The cryptopocalypse is nigh! NIST rolls out new encryption standards to prepare

Enlarge / Conceptual computer artwork of electronic circuitry with blue and red light passing through it, representing how data may be controlled and stored in a quantum computer. (credit: Getty Images)

In the not-too-distant future—as little as a decade, perhaps, nobody knows exactly how long—the cryptography protecting your bank transactions, chat messages, and medical records from prying eyes is going to break spectacularly with the advent of quantum computing. On Tuesday, a US government agency named four replacement encryption schemes to head off this cryptopocalypse.

Some of the most widely used public-key encryption systems—including those using the RSA, Diffie-Hellman, and elliptic curve Diffie-Hellman algorithms—rely on mathematics to protect sensitive data. These mathematical problems include (1) factoring a key’s large composite number (usually denoted as N) to derive its two factors (usually denoted as P and Q) and (2) computing the discrete logarithm that keys are based on.

The security of these cryptosystems depends entirely on classical computers’ difficulty in solving these problems. While it’s easy to generate keys that can encrypt and decrypt data at will, it’s impossible from a practical standpoint for an adversary to calculate the numbers that make them work.

+++

§ Tasks to perform
a: In the article on NIST's new encryption standards, how many replacement encryption schemes did the US government agency name on Tuesday?
b: Repeat the article's text from "Enlarge / Conceptual" up to and including "(credit: Getty Images)".
The lines after this article are separate material.

+++

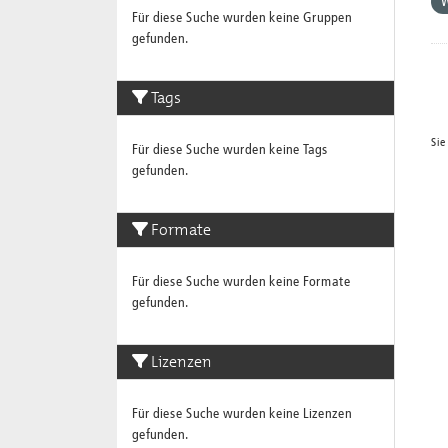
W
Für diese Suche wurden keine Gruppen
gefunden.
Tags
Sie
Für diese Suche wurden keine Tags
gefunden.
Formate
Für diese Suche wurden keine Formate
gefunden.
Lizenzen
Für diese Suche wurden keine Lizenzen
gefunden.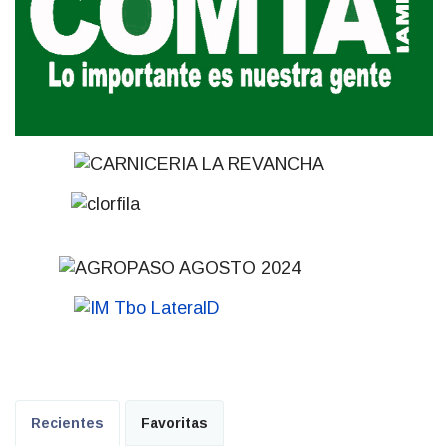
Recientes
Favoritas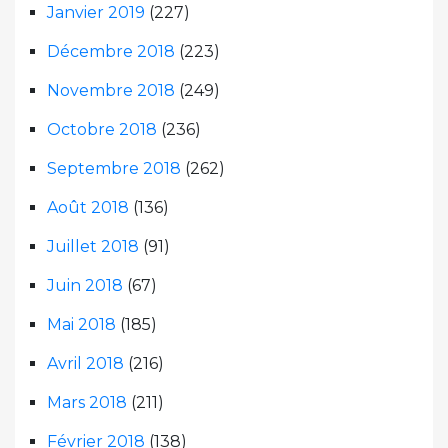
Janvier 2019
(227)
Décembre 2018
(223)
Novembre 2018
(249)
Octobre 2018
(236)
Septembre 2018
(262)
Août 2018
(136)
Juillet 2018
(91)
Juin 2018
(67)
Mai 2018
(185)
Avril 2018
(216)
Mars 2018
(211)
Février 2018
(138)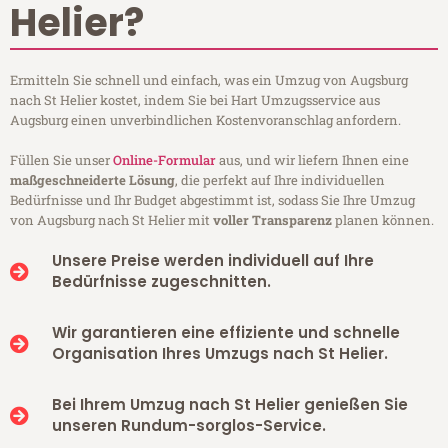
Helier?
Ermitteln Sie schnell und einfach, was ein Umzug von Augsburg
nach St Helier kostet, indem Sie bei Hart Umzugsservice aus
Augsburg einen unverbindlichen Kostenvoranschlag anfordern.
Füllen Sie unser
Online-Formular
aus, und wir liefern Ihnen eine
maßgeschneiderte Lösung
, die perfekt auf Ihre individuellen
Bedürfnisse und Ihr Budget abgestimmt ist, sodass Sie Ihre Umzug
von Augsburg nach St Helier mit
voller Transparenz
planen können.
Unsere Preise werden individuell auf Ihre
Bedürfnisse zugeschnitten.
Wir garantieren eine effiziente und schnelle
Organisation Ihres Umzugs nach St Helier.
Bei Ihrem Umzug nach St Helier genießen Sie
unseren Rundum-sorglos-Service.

+++

§ Results of the tasks
a: Four.

b:
Enlarge / Conceptual computer artwork of electronic circuitry with blue and red light passing through it, representing how data may be controlled and stored in a quantum computer. (credit: Getty Images)